--- SHORT TASK ---
According to the notebook header, which license covers the notebook?

--- EXCERPT ---
○ ○ ○ ○
| ![EEW logo](https://github.com/edgi-govdata-archiving/EEW-Image-Assets/blob/master/Jupyter%20instructions/eew.jpg?raw=true) | ![EDGI logo](https://github.com/edgi-govdata-archiving/EEW-Image-Assets/blob/master/Jupyter%20instructions/edgi.png?raw=true) |
|---|---|


#### This notebook is licensed under GPL 3.0. Please visit our Github repo for more information: 
#### The notebook was collaboratively authored by the Environmental Data & Governance Initiative (EDGI) following [our authorship protocol](https://docs.google.com/document/d/1CtDN5ZZ4Zv70fHiBTmWkDJ9mswEipX6eCYrwicP66Xw/)
#### For more information about this project, visit [our website](https://www.environmentalenforcementwatch.org/)
○ ○ ○ ○
--- DATA ROWS ---
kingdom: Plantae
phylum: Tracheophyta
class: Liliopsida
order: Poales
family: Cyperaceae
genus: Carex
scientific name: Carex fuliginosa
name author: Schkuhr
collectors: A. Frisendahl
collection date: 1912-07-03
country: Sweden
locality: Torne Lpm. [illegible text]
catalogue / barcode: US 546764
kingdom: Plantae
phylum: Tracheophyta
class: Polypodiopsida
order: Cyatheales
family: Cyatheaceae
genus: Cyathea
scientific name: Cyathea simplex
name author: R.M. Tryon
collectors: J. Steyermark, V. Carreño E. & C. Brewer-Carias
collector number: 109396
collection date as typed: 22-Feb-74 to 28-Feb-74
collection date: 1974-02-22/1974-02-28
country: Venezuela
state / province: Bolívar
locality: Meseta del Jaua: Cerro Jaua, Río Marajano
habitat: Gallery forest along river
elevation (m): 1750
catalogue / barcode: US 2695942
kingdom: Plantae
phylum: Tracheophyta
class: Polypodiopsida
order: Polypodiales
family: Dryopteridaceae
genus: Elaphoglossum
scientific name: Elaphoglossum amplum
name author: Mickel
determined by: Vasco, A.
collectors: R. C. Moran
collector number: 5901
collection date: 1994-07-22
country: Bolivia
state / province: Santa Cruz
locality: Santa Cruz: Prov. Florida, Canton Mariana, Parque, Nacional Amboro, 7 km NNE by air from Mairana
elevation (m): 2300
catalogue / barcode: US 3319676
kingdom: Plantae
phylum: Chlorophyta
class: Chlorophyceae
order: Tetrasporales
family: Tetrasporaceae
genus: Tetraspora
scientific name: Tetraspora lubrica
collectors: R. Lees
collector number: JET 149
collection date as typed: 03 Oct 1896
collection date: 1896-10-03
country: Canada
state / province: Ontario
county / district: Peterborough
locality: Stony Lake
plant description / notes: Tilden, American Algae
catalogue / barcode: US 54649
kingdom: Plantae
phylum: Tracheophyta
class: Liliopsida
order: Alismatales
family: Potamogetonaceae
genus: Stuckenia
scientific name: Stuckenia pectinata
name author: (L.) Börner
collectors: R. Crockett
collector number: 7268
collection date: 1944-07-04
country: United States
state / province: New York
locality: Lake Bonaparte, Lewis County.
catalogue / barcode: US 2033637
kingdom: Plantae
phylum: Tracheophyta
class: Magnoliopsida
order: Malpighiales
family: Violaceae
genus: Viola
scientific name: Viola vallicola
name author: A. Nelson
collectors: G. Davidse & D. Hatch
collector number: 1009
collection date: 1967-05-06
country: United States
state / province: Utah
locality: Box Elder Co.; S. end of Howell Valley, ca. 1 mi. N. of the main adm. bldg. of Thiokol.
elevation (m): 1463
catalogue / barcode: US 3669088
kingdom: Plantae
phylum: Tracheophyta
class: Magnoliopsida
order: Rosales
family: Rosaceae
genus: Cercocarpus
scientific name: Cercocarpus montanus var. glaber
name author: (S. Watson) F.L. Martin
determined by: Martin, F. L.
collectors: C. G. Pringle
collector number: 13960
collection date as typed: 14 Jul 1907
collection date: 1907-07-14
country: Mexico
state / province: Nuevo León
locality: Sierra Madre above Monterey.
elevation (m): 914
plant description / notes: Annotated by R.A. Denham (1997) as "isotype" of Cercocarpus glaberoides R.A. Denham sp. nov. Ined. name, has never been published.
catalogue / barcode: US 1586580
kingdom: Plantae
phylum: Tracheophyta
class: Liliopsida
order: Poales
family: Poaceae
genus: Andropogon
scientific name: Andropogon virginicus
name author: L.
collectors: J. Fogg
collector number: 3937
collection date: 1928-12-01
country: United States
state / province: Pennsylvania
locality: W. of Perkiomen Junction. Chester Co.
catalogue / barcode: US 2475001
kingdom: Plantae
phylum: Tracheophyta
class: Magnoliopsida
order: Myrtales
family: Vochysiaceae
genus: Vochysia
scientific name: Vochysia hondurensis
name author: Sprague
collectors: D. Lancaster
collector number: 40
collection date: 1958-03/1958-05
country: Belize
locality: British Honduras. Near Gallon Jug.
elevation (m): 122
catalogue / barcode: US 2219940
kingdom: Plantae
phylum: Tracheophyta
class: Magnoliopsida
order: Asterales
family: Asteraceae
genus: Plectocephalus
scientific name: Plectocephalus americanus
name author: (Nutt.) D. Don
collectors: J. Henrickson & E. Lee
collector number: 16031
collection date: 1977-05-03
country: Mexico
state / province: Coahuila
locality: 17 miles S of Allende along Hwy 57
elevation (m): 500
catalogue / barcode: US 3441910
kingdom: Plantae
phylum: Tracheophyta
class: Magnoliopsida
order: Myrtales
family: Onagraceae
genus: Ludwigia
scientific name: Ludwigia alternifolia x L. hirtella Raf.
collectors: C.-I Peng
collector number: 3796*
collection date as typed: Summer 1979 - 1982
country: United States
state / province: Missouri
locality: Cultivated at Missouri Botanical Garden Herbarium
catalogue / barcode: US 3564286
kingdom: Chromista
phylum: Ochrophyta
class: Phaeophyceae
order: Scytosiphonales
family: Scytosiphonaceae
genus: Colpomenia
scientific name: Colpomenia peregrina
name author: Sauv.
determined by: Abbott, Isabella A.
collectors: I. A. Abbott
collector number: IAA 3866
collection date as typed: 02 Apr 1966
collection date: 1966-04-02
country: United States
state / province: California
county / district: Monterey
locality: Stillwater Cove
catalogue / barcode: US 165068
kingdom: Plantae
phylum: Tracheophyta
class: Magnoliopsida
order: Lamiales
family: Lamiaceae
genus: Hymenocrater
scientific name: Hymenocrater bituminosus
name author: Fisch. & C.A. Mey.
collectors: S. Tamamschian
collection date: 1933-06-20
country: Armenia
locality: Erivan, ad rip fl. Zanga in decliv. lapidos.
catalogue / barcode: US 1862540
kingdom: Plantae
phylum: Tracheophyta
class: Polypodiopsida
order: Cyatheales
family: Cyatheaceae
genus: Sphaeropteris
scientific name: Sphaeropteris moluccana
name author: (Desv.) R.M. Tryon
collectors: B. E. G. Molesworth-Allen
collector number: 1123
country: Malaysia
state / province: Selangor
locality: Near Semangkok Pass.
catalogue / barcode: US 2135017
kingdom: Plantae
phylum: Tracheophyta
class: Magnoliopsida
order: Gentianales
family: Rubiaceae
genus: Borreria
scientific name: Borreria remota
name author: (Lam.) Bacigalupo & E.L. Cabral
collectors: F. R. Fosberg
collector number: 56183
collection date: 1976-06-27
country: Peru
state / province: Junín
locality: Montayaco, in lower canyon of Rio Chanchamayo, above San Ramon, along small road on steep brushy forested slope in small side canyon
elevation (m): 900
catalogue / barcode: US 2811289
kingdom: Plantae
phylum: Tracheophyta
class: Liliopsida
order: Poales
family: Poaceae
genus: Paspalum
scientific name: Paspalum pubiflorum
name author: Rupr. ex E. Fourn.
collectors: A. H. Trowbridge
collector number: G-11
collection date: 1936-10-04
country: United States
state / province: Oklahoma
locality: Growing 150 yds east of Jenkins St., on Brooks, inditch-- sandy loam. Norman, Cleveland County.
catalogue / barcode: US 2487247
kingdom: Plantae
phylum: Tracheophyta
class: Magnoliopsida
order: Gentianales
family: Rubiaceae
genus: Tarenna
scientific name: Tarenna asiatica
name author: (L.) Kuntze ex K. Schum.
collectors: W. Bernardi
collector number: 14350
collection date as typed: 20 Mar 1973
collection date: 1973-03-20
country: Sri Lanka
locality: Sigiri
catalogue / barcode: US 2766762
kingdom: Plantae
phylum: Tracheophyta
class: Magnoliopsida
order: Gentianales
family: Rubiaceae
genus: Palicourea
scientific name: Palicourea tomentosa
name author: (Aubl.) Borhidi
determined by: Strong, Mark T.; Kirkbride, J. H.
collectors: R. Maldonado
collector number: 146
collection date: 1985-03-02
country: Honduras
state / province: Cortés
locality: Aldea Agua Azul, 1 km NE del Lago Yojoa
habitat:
○ ○ ○ ○
--- ANSWER FOR THE TASK ---
GPL 3.0